Unravelling the structural complexity of glycolipids with cryogenic infrared spectroscopy

Abstract

Glycolipids are complex glycoconjugates composed of a glycan headgroup and a lipid moiety. Their modular biosynthesis creates a vast amount of diverse and often isomeric structures, which fulfill highly specific biological functions. To date, no gold-standard analytical technique can provide a comprehensive structural elucidation of complex glycolipids, and insufficient tools for isomer distinction can lead to wrong assignments. Herein we use cryogenic gas-phase infrared spectroscopy to systematically investigate different kinds of isomerism in immunologically relevant glycolipids. We show that all structural features, including isomeric glycan headgroups, anomeric configurations and different lipid moieties, can be unambiguously resolved by diagnostic spectroscopic fingerprints in a narrow spectral range. The results allow for the characterization of isomeric glycolipid mixtures and biological applications.

Fig. 1. Structures and IR spectra of α-GalCer and β-GalCer (d18:1/24:1(15Z)).

a The stereoisomers α-GalCer and β-GalCer differ by the configuration of the glycosidic bond. b Sodium adducts of α-GalCer and β-GalCer yield unique fingerprints in the 1000–1150 cm⁻¹ region. c The assignment of vibrational bands is based on computed vibrational spectra of the lowest-energy conformer of [α-GalCer+Na]⁺ with the lipid chains trimmed to four heavy atoms. The anharmonic spectrum (orange) provides a clear match with the experimental fingerprint. Source data are provided as a Source Data file.

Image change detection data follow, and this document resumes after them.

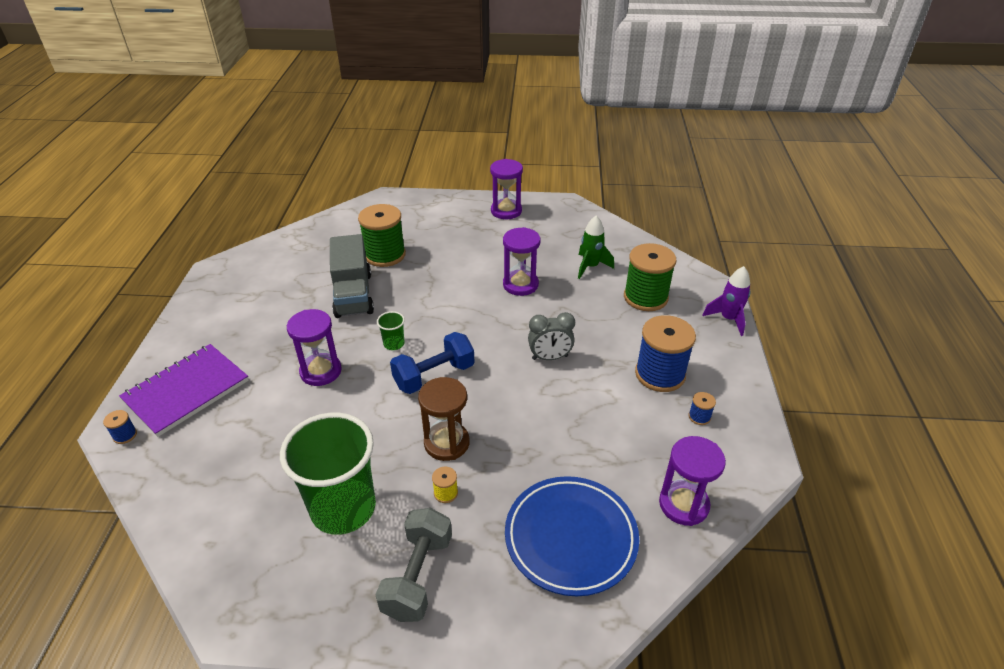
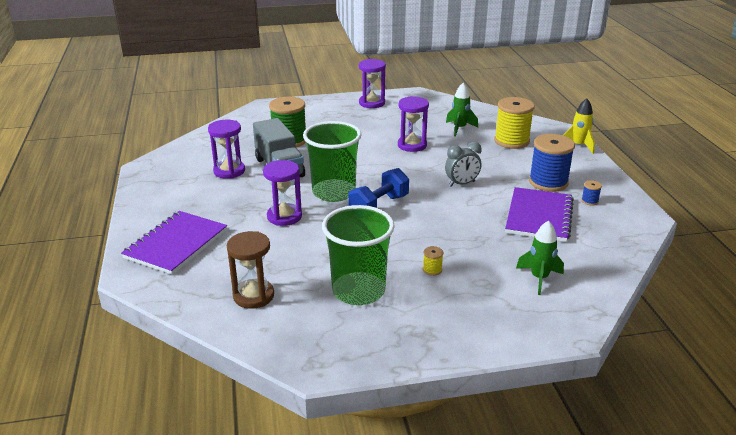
camera: 15 degrees left, 10 degrees down
blue spool [103,410,137,444] -> none
grey dumbbell [375,508,452,622] -> none
green cup [377,311,405,350] -> green cup [303,121,362,202], size x2.45
brown hourglass [418,377,469,461] -> brown hourglass moved to [227,231,274,309]
blue plate [505,476,639,596] -> green rocket [516,221,564,295]
green spool [624,243,676,311] -> yellow spool [494,97,535,149]
purple hourglass [659,436,726,526] -> purple hourglass moved to [208,120,245,179]
purple rocket [702,266,751,336] -> yellow rocket [563,98,595,154]
none -> purple notebook [505,187,574,242]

Fig. 2. Spectroscopic fingerprints of protonated isomeric Gal- and Glc sphingosines.

The highly resolved absorption patterns of each permutation are diagnostic for both the monosaccharide and the configuration of the glycosidic bond. Source data are provided as a Source Data file.

Fig. 3. IR spectra of isomeric Gb3-sphingosine and iGb3-sphingosine.

The regioisomeric trisaccharides yield distinguishable and well-resolved absorption patterns in the fingerprint region. Source data are provided as a Source Data file.

Fig. 4. Influence of different lipid moieties on the IR spectra of α-Gal lipids.

The exchange of sphingosine for phytosphingosine leads to subtle differences in the spectral fingerprint, whereas ceramide and diacylglycerol considerably alter the fingerprint region. The amide- and ester groups yield additional bands beyond 1450 cm⁻¹. Source data are provided as a Source Data file.

Fig. 5. IR spectra of sodiated glycosylceramides (m/z 832.7) from biological lipid extracts and from synthetic α-Glc/GalCer and β-Glc/GalCer (d18:1/24:1(15Z)) standards.

The five main absorption bands found in both spectra of biological glycolipids are equally present in the spectrum of β-GlcCer. In addition, α-GlcCer contributes to the spectrum of Folch extract 2 isolated from spleen of GAA knockout mice. The isomer contributions obtained from spectral deconvoluted by NMF are depicted in the left panel. Source data are provided as a Source Data file.